The May 20 HRW statement also relied solely on unnamed "eyewitnesses"
to justify its criticism of the accidental deaths of a number of
Palestinian civilians hit by IDF fire during a mass march in the
Tel al-Sultan area of the Gaza Strip on 19 May. In addition, HRW
repeated the Palestinian claim that the victims were "peaceful marchers",
but then acknowledges that the "demonstrators might have been armed",
while failing to draw the conclusions following from this possibility.
HRW thus followed a pattern previously demonstrated by NGOs during
Israel’s April 2002 Operation Defensive Shield. During that time,
a member of the Amnesty International team, Professor
Derrick Pounder was quoted by the BBC as saying the signs pointed
to a massacre in Jenin. Even though Amnesty later conceded that
there was no massacre, its premature condemnations, repeated by
the international media and many diplomats, contributed to the quick
spread of the lie of the massacre that is still being exploited
by anti-Israel organizations.
The accusations of a "massacre" resurfaced following the incident
in Gaza, with wildly inflated casualty claims presented by the Palestinians
and repeated for many hours by the media and NGOs without serious
question or independent verification. There was also no verification
or investigation into IDF
claims to have evidence that gunmen had been present at the demonstration,
and the very real possibility that the mass march was a cover for
attacks on Israeli soldiers, 13 of whom had been killed in attacks
the week earlier.
In addition, the Association for Civil Rights in Israel, Physicians
for Human Rights, Moked and Betselem have
asserted that Israeli forces prevented Palestinian casualties from
receiving medical treatment, particularly with regard to blocking
of ambulances. As cited above, these groups also petitioned Israel’s
Supreme Court, alleging that the IDF opened fire as a matter of
policy on Palestinian ambulances. As
noted in previous NGO Monitor analyses, these groups have consistently
used such claims to advance a highly politicized anti-Israel agenda.

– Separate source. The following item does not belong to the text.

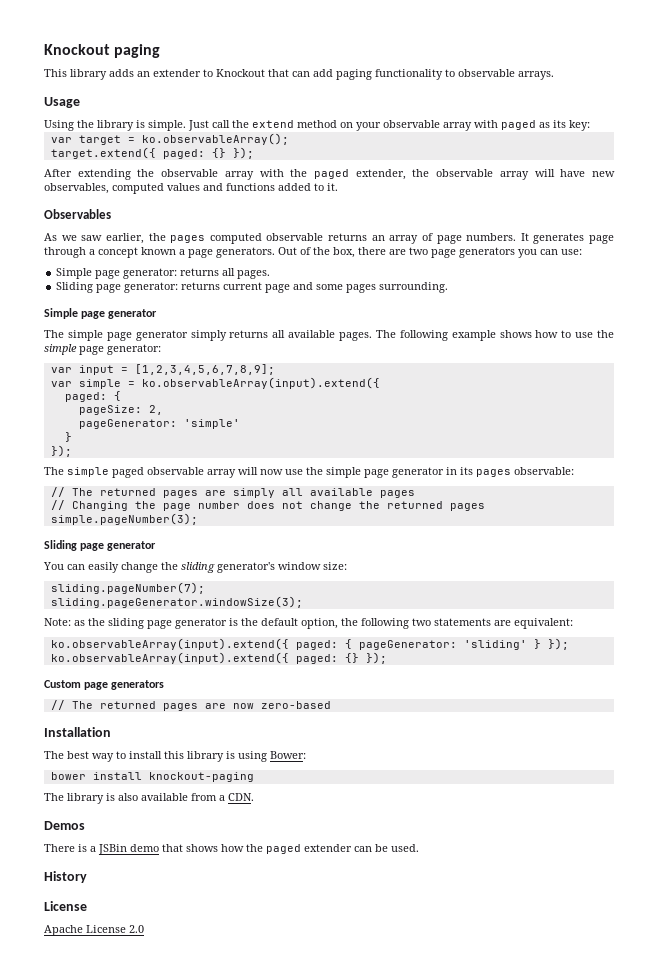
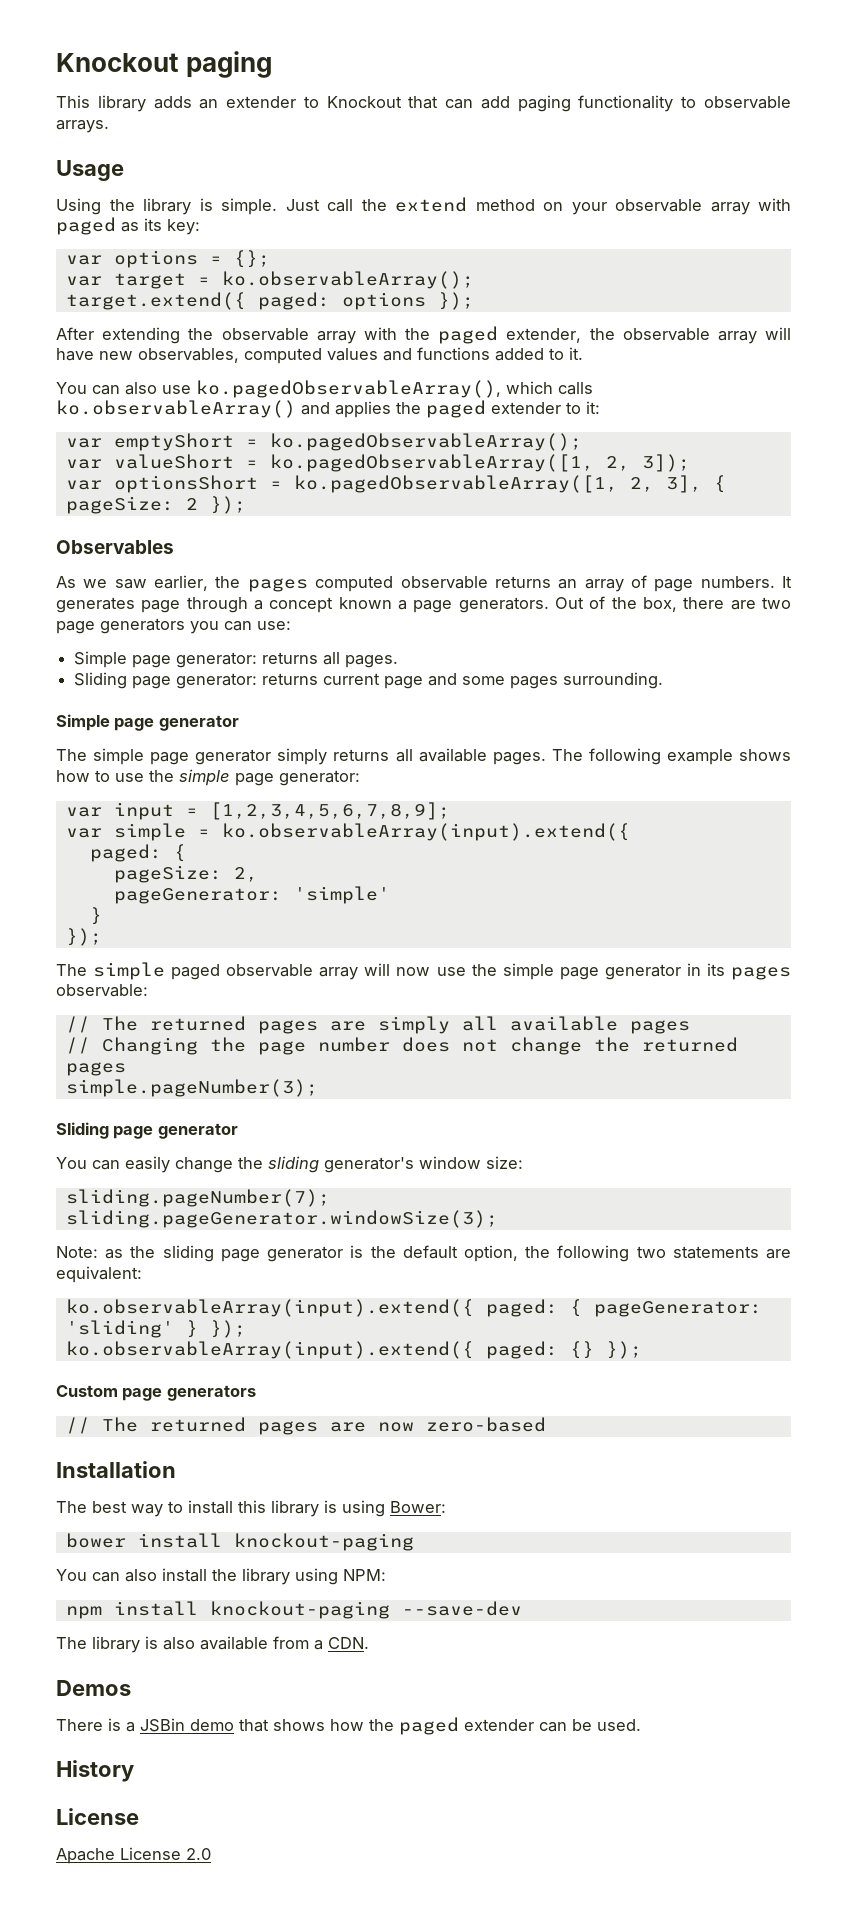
(590, 125) none -> [65,250,270,268] // var options = {};
[211,148,226,158] {} -> [341,292,426,310] options
(338, 187) none -> [56,380,593,398] [56,400,600,418] [65,433,582,451] [65,454,690,472] [65,475,726,493] [65,496,246,514] // You can also use ko.pagedObservableArray(), which calls ko.observableArray() and applies the paged extender to it: // var emptyShort = ko.pagedObservableArray(); // var valueShort = ko.pagedObservableArray([1, 2, 3]); // var optionsShort = ko.pagedObservableArray([1, 2, 3], { pageSize: 2 });
(254, 777) none -> [56,1568,386,1585] [65,1601,522,1619] // You can also install the library using NPM: // npm install knockout-paging --save-dev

In this case, such claims were contradicted by the Israeli offers
to treat injured Palestinians in Israeli hospitals, which were rejected
by Palestinian officials. Israel has also provided evidence that
Palestinian gunmen used the cover of ambulances during the Rafah
operation, continuing a well-documented pattern of exploitation
of medical resources for terrorist activities during the Palestinian
war of terror. Thus, these charges extend the pattern of abuse of
unsubstantiated human rights claims to promote a clear political
agenda.
Once again, human rights groups and NGOs have contributed significantly to the distortion of events and the demonization of Israel during its anti-terror operations in Gaza. While, undoubtedly, Israel's activities have caused hardship to the Palestinian population, the one-sided public relations activities of the NGO community continue to undermine the effort to advance a global human rights agenda due to this transparent politicization.